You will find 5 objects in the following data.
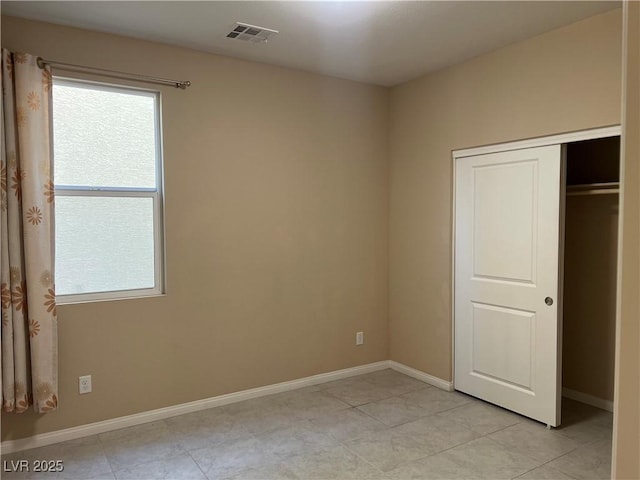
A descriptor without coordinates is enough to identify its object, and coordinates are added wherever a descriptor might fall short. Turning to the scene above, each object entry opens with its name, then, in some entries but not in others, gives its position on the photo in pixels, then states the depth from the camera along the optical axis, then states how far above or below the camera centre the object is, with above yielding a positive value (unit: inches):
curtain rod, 116.3 +40.5
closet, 127.6 -14.6
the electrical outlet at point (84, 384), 123.3 -42.3
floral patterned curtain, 108.7 -3.3
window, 122.0 +9.3
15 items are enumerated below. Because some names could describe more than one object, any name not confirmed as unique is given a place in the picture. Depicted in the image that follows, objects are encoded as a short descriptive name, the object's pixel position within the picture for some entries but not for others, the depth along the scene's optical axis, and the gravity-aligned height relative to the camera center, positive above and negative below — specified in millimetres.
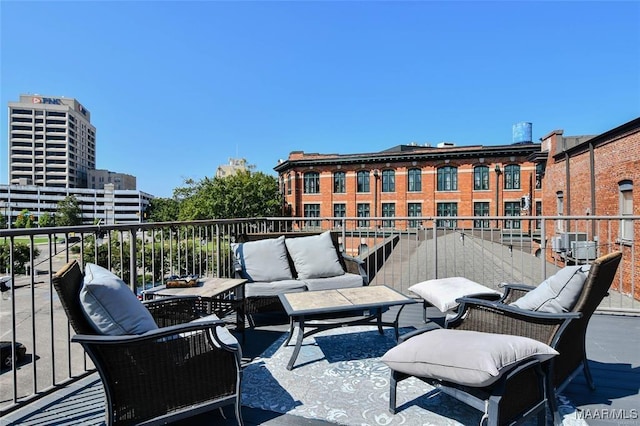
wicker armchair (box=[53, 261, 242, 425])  1574 -749
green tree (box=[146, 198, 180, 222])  46312 +300
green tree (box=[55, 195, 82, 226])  73625 +667
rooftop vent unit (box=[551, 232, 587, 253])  11239 -977
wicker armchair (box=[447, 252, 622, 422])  1843 -647
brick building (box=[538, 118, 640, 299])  10445 +1152
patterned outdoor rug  1969 -1169
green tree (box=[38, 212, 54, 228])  70950 -964
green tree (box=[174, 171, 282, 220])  33594 +1349
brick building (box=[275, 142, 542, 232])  27906 +2559
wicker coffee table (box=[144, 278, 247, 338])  2748 -647
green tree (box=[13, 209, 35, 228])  71406 -864
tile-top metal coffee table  2568 -705
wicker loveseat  3711 -633
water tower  28828 +6644
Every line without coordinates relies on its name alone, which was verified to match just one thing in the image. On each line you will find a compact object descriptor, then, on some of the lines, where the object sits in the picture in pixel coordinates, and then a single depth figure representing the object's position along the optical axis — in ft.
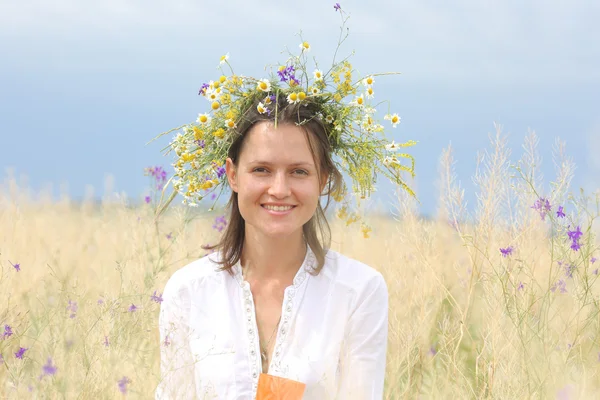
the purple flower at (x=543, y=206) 8.85
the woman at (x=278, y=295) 7.02
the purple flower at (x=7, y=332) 9.10
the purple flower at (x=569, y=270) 8.47
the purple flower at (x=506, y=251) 9.07
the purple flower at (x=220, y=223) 14.01
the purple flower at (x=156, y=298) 9.05
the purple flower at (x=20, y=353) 7.70
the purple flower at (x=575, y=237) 8.23
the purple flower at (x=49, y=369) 7.04
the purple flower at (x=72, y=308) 10.48
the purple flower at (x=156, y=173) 12.30
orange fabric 6.77
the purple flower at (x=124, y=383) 6.44
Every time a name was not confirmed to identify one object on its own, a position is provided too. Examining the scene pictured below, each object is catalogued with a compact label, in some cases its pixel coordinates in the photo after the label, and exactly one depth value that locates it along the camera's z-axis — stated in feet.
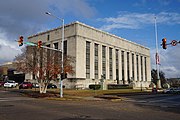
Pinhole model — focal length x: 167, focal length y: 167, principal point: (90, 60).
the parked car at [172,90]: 113.25
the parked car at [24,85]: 118.06
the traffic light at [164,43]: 58.04
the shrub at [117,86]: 131.68
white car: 127.73
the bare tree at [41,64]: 76.49
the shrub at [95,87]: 117.62
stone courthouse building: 134.53
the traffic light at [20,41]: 57.74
-=-=-
PROBLEM REQUIREMENTS: Show every line in the listing above that carries the word "table".

ANSWER TO THIS PROBLEM:
wicker coffee table (box=[144, 278, 247, 338])  2748 -647
tile-top metal coffee table  2568 -705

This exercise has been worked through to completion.